In this paper we adapt previous work on rewriting string diagrams using hypergraphs to the case where the underlying category has a traced comonoid structure, in which wires can be forked and the outputs of a morphism can be connected to its input. Such a structure is particularly interesting because any traced Cartesian (dataflow) category has an underlying traced comonoid structure. We show that certain subclasses of hypergraphs are fully complete for traced comonoid categories: that is to say, every term in such a category has a unique corresponding hypergraph up to isomorphism, and from every hypergraph with the desired properties, a unique term in the category can be retrieved up to the axioms of traced comonoid categories. We also show how the framework of double pushout rewriting (DPO) can be adapted for traced comonoid categories by characterising the valid pushout complements for rewriting in our setting. We conclude by presenting a case study in the form of recent work on an equational theory for sequential circuits: circuits built from primitive logic gates with delay and feedback. The graph rewriting framework allows for the definition of an operational semantics for sequential circuits.

This thesis details the culmination of a project to define a fully compositional theory of synchronous sequential circuits built from primitive components, motivated by applying techniques successfully used in programming languages to hardware. The first part of the thesis defines the syntactic foundations required to create sequential circuit morphisms, and then builds three different semantic theories on top of this: denotational, operational and algebraic. We characterise the denotational semantics of sequential circuits as certain causal stream functions, as well as providing a link to existing circuit methodologies by mapping between circuit morphisms, stream functions and Mealy machines. The operational semantics is defined as a strategy for applying some global transformations followed by local reductions in order to demonstrate how a circuit processes a value, leading to a notion of observational equivalence. The algebraic semantics consists of equations for bringing circuits into a pseudo-normal form, and then encoding between different state sets. This part of the thesis concludes with a discussion of some novel applications, such as those for using partial evaluation for digital circuits. While mathematically rigorous, the categorical string diagram formalism is not suited for reasoning computationally. The second part of this thesis details an extension of existing work on string diagram rewriting with hypergraphs so that it is compatible with the traced comonoid structure present in the category of digital circuits. We identify the properties that characterise cospans of hypergraphs corresponding to traced comonoid terms, and demonstrate how to identify rewriting contexts valid for rewriting modulo traced comonoid structure. We apply the graph rewriting framework to fixed point operators as well as the operational semantics from the first part, and present a new hardware description language based on these theoretical developments.

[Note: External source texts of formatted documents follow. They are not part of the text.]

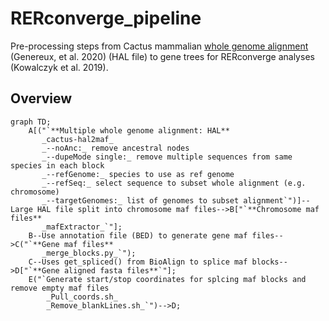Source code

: # RERconverge_pipeline
Pre-processing steps from Cactus mammalian  [whole genome alignment](https://zoonomiaproject.org/the-data/) (Genereux, et al. 2020) (HAL file) to gene trees for RERconverge analyses (Kowalczyk et al. 2019). 

## Overview

```mermaid
graph TD;
    A[("`**Multiple whole genome alignment: HAL**
       _cactus-hal2maf_
       _--noAnc:_ remove ancestral nodes
       _--dupeMode single:_ remove multiple sequences from same species in each block
       _--refGenome:_ species to use as ref genome
       _--refSeq:_ select sequence to subset whole alignment (e.g. chromosome)
       _--targetGenomes:_ list of genomes to subset alignment`")]--Large HAL file split into chromosome maf files-->B["`**Chromosome maf files**
       _mafExtractor_`"];
    B--Use annotation file (BED) to generate gene maf files-->C("`**Gene maf files**
       _merge_blocks.py_`");
    C--Uses get_spliced() from BioAlign to splice maf blocks-->D["`**Gene aligned fasta files**`"];
    E("`Generate start/stop coordinates for splcing maf blocks and remove empty maf files
        _Pull_coords.sh_
        _Remove_blankLines.sh_`")-->D;
```

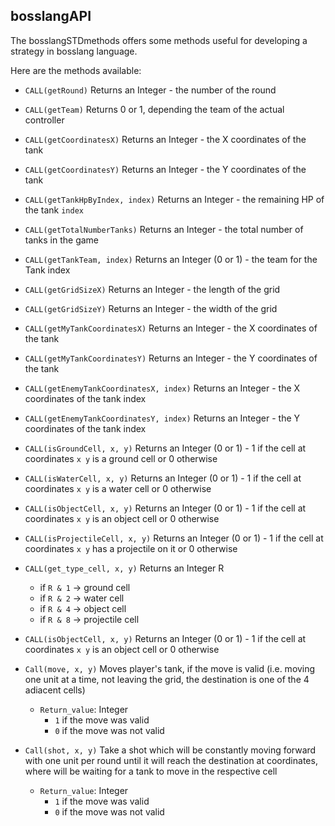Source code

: ## bosslangAPI

The bosslangSTDmethods offers some methods useful for developing a strategy in bosslang language.

Here are the methods available:

* `CALL(getRound)`
	Returns an Integer - the number of the round

* `CALL(getTeam)`
	Returns 0 or 1, depending the team of the actual controller

* `CALL(getCoordinatesX)`
	Returns an Integer - the X coordinates of the tank

* `CALL(getCoordinatesY)`
	Returns an Integer - the Y coordinates of the tank


* `CALL(getTankHpByIndex, index)`
	Returns an Integer - the remaining HP of the tank `index`


* `CALL(getTotalNumberTanks)`
	Returns an Integer - the total number of tanks in the game

* `CALL(getTankTeam, index)`
	Returns an Integer (0 or 1) - the team for the Tank index

* `CALL(getGridSizeX)`
	Returns an Integer - the length of the grid


* `CALL(getGridSizeY)`
	Returns an Integer - the width of the grid

* `CALL(getMyTankCoordinatesX)`
	Returns an Integer - the X coordinates of the tank

* `CALL(getMyTankCoordinatesY)`
	Returns an Integer - the Y coordinates of the tank



* `CALL(getEnemyTankCoordinatesX, index)`
	Returns an Integer - the X coordinates of the tank index

* `CALL(getEnemyTankCoordinatesY, index)`
	Returns an Integer - the Y coordinates of the tank index

* `CALL(isGroundCell, x, y)`
	Returns an Integer (0 or 1) - 1 if the cell at coordinates `x y` is a ground cell or 0 otherwise


* `CALL(isWaterCell, x, y)`
	Returns an Integer (0 or 1) - 1 if the cell at coordinates `x y` is a water cell or 0 otherwise

* `CALL(isObjectCell, x, y)`
	Returns an Integer (0 or 1) - 1 if the cell at coordinates `x y` is an object cell or 0 otherwise

* `CALL(isProjectileCell, x, y)`
	Returns an Integer (0 or 1) - 1 if the cell at coordinates `x y` has a projectile on it or 0 otherwise

* `CALL(get_type_cell, x, y)`
Returns an Integer R
	*	if `R & 1`  -> ground cell
	*	if `R & 2`  -> water cell
	*	if `R & 4`  -> object cell
	*	if `R & 8`  -> projectile cell

* `CALL(isObjectCell, x, y)`
	Returns an Integer (0 or 1) - 1 if the cell at coordinates `x y` is an object cell or 0 otherwise

* `Call(move, x, y)`
	Moves player's tank, if the move is valid (i.e. moving one unit at a time, not leaving the grid, the destination is one of the 4 adiacent cells)
    * `Return_value`: Integer
        * `1` if the move was valid 
        * `0` if the move was not valid

* `Call(shot, x, y)`
    Take a shot which will be constantly moving forward with one unit per round until it will reach the destination at coordinates, where will be waiting for a tank to move in the respective cell
    * `Return_value`: Integer
        * `1` if the move was valid 
        * `0` if the move was not valid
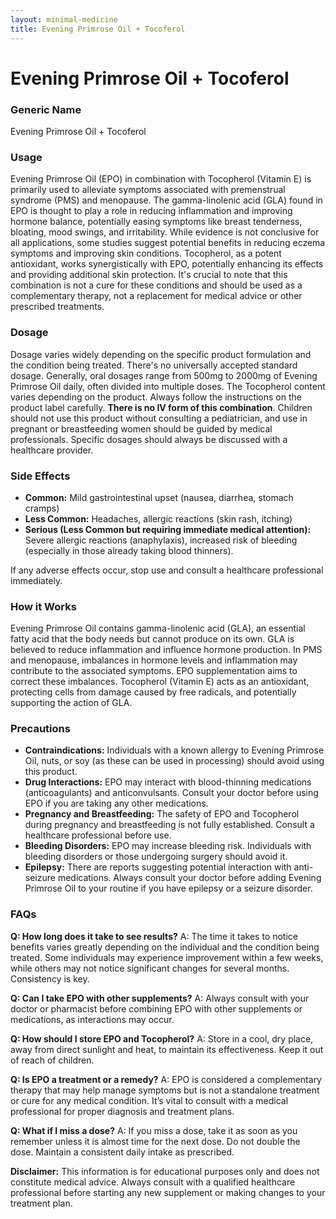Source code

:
 ```yaml
---
layout: minimal-medicine
title: Evening Primrose Oil + Tocoferol
---
```


# Evening Primrose Oil + Tocoferol
### Generic Name
Evening Primrose Oil + Tocoferol


### Usage

Evening Primrose Oil (EPO) in combination with Tocopherol (Vitamin E) is primarily used to alleviate symptoms associated with premenstrual syndrome (PMS) and menopause.  The gamma-linolenic acid (GLA) found in EPO is thought to play a role in reducing inflammation and improving hormone balance, potentially easing symptoms like breast tenderness, bloating, mood swings, and irritability.  While evidence is not conclusive for all applications, some studies suggest potential benefits in reducing eczema symptoms and improving skin conditions.  Tocopherol, as a potent antioxidant, works synergistically with EPO, potentially enhancing its effects and providing additional skin protection.  It's crucial to note that this combination is not a cure for these conditions and should be used as a complementary therapy, not a replacement for medical advice or other prescribed treatments.


### Dosage

Dosage varies widely depending on the specific product formulation and the condition being treated.  There's no universally accepted standard dosage.  Generally, oral dosages range from 500mg to 2000mg of Evening Primrose Oil daily, often divided into multiple doses.  The Tocopherol content varies depending on the product.  Always follow the instructions on the product label carefully.  **There is no IV form of this combination**.  Children should not use this product without consulting a pediatrician, and use in pregnant or breastfeeding women should be guided by medical professionals. Specific dosages should always be discussed with a healthcare provider.


### Side Effects

* **Common:**  Mild gastrointestinal upset (nausea, diarrhea, stomach cramps)
* **Less Common:** Headaches, allergic reactions (skin rash, itching)
* **Serious (Less Common but requiring immediate medical attention):** Severe allergic reactions (anaphylaxis), increased risk of bleeding (especially in those already taking blood thinners).


If any adverse effects occur, stop use and consult a healthcare professional immediately.


### How it Works

Evening Primrose Oil contains gamma-linolenic acid (GLA), an essential fatty acid that the body needs but cannot produce on its own.  GLA is believed to reduce inflammation and influence hormone production.  In PMS and menopause, imbalances in hormone levels and inflammation may contribute to the associated symptoms.  EPO supplementation aims to correct these imbalances.  Tocopherol (Vitamin E) acts as an antioxidant, protecting cells from damage caused by free radicals, and potentially supporting the action of GLA.


### Precautions

* **Contraindications:** Individuals with a known allergy to Evening Primrose Oil, nuts, or soy (as these can be used in processing) should avoid using this product.
* **Drug Interactions:**  EPO may interact with blood-thinning medications (anticoagulants) and anticonvulsants. Consult your doctor before using EPO if you are taking any other medications.
* **Pregnancy and Breastfeeding:**  The safety of EPO and Tocopherol during pregnancy and breastfeeding is not fully established.  Consult a healthcare professional before use.
* **Bleeding Disorders:** EPO may increase bleeding risk.  Individuals with bleeding disorders or those undergoing surgery should avoid it.
* **Epilepsy:** There are reports suggesting potential interaction with anti-seizure medications.  Always consult your doctor before adding Evening Primrose Oil to your routine if you have epilepsy or a seizure disorder.


### FAQs

**Q: How long does it take to see results?**
A:  The time it takes to notice benefits varies greatly depending on the individual and the condition being treated.  Some individuals may experience improvement within a few weeks, while others may not notice significant changes for several months.  Consistency is key.

**Q: Can I take EPO with other supplements?**
A: Always consult with your doctor or pharmacist before combining EPO with other supplements or medications, as interactions may occur.

**Q: How should I store EPO and Tocopherol?**
A: Store in a cool, dry place, away from direct sunlight and heat, to maintain its effectiveness. Keep it out of reach of children.

**Q: Is EPO a treatment or a remedy?**
A: EPO is considered a complementary therapy that may help manage symptoms but is not a standalone treatment or cure for any medical condition.  It’s vital to consult with a medical professional for proper diagnosis and treatment plans.

**Q: What if I miss a dose?**
A: If you miss a dose, take it as soon as you remember unless it is almost time for the next dose. Do not double the dose.  Maintain a consistent daily intake as prescribed.

**Disclaimer:** This information is for educational purposes only and does not constitute medical advice.  Always consult with a qualified healthcare professional before starting any new supplement or making changes to your treatment plan.
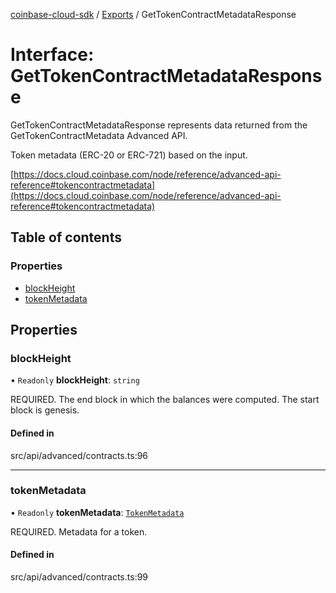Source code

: [coinbase-cloud-sdk](../README.md) / [Exports](../modules.md) / GetTokenContractMetadataResponse

# Interface: GetTokenContractMetadataResponse

GetTokenContractMetadataResponse represents data returned from the GetTokenContractMetadata Advanced API.

Token metadata (ERC-20 or ERC-721) based on the input.

[https://docs.cloud.coinbase.com/node/reference/advanced-api-reference#tokencontractmetadata](https://docs.cloud.coinbase.com/node/reference/advanced-api-reference#tokencontractmetadata)

## Table of contents

### Properties

- [blockHeight](GetTokenContractMetadataResponse.md#blockheight)
- [tokenMetadata](GetTokenContractMetadataResponse.md#tokenmetadata)

## Properties

### blockHeight

• `Readonly` **blockHeight**: `string`

REQUIRED. The end block in which the balances were computed. The start block is genesis.

#### Defined in

src/api/advanced/contracts.ts:96

___

### tokenMetadata

• `Readonly` **tokenMetadata**: [`TokenMetadata`](TokenMetadata.md)

REQUIRED. Metadata for a token.

#### Defined in

src/api/advanced/contracts.ts:99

We adapt the existing work on rewriting string diagrams using hypergraphs in order to apply it to settings with a traced comonoid structure, which happens to be where we model digital circuits.

We model digital circuits with delay and feedback as morphisms in a symmetric traced monoidal category, formalise their semantics as stream functions with certain properties, and present equational theory for reasoning with them.

We examine a variant of hypergraphs with the aim of creating a sound and complete graphical language for symmetric traced monoidal categories.

We detail the development of a set of tools to aid in the research of the topological properties of linear λ-terms when they are represented as 3-valent rooted maps.